Following his tour of the UK, Maeda traveled to Spain, and both Central and South American countries to promote and teach judo. He was said to have never lost in matches which amounted to more than 1,000. And through numerous mixed martial arts matches, he developed his own style of judo techniques that were said to be applicable against any form of martial arts. His own style became the basis of Brazilian Jiu-Jitsu which has remained popular, especially in South American countries. But at the same time, his openness in incorporating new techniques learned through various matches was not well received by the conservative judo establishment in Japan.
Helping Immigrants from Japan
Before Maeda turned 40, another idea grew in his mind: to assist Japanese immigrants.
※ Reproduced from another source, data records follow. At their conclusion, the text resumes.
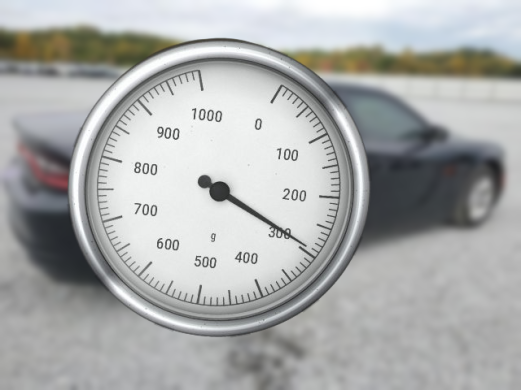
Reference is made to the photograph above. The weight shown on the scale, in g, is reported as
290 g
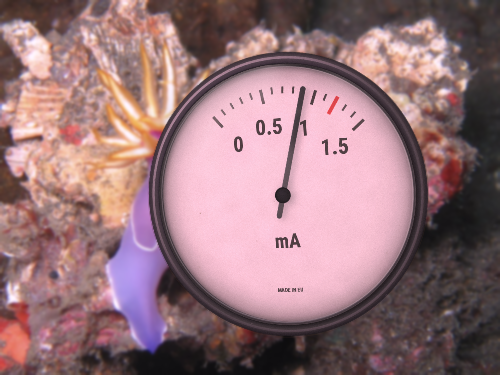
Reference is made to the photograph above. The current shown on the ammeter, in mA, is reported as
0.9 mA
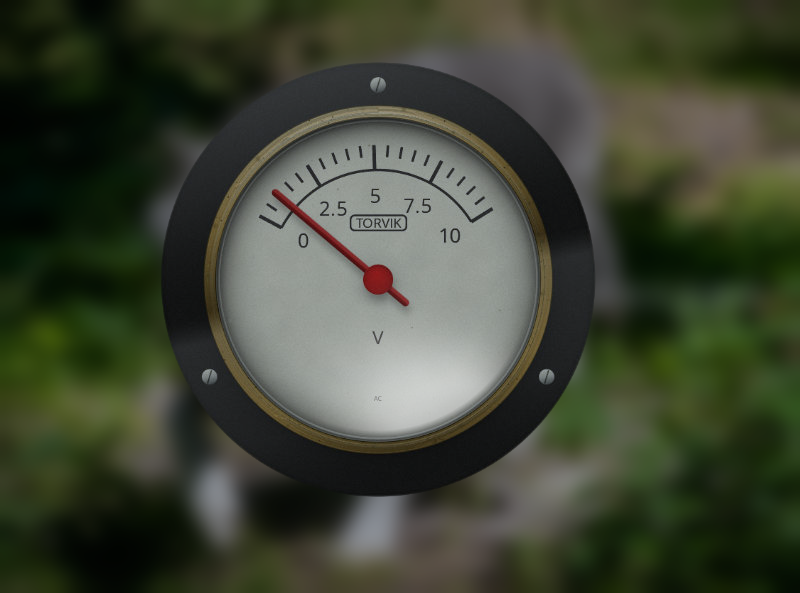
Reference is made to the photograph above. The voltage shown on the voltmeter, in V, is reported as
1 V
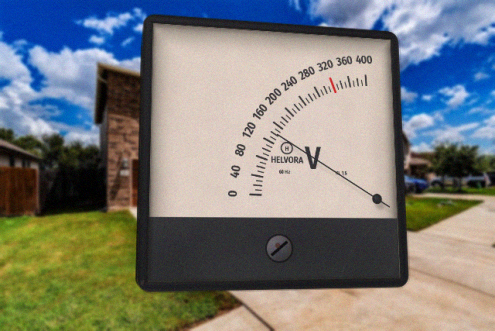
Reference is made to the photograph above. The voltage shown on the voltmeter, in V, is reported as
140 V
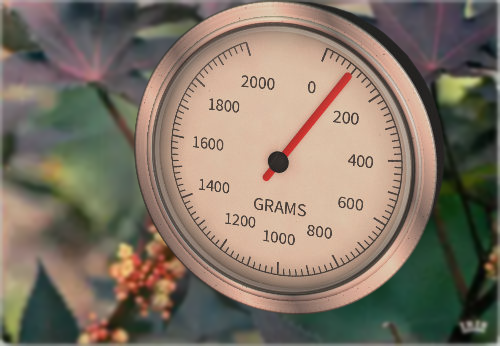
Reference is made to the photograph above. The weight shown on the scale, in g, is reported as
100 g
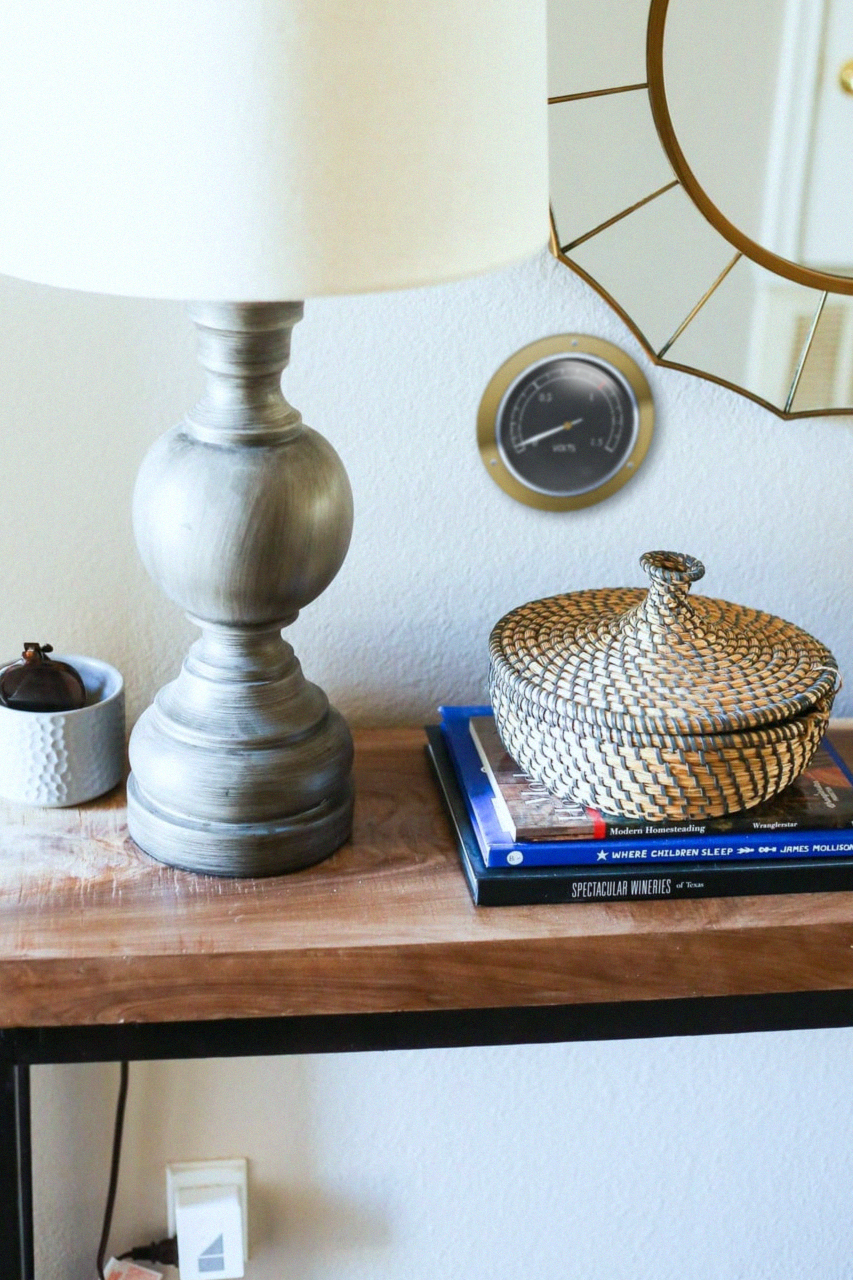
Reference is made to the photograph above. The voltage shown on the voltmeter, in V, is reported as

He was discontented with the anti-immigration movement that arose on the U.S. west coast and sought a place where Japanese immigrants would feel safe to live.
In 1915, he arrived in Belem, Brazil, a port town at the mouth of the Amazon River. Maeda was enchanted with unspoiled nature there and decided to settle down. He opened a judo school in Belem. One of his students was Carlos Gracie, who, based on judo training, joined with his brothers to establish his own martial art technique, which became known as Brazilian Jiu-Jitsu.
In 1922, well past the age of 40, Maeda withdrew from the front lines of judo to assist Japanese immigration to Brazil. From 1924 to 1927, Japanese immigration inspection groups visited and Maeda functioned as a middleman between Japanese government and the Brazilian state government. In 1929, immigration finally took off and he worked to support it and look after the immigrants. The settlement and the reclamation work in the jungle were daunting tasks, and many of the immigrant farmers contracted illnesses, and their crops met with numerous difficulties. But he tenaciously provided support to those settlers. He himself married a British woman and became a naturalized Brazilian citizen, never returning to Japan.
Whether a giant opponent standing over 200cm in height or the virgin rain forest, all proved to be worthy opponents for Mitsuyo Maeda. He passed away in 1941 and was buried in the Brazilian city of Belem.
A century ago, Maeda’s glory abroad was often cited in magazines for Japanese youth. And now in a new Kindle version, Amazon Japan has released a comic series about the days when he competed as “Conde Koma.”
 The Kodokan was founded in 1882 by Kano Jigoro, the founder of judo. Now it is the headquarters of the worldwide judo community.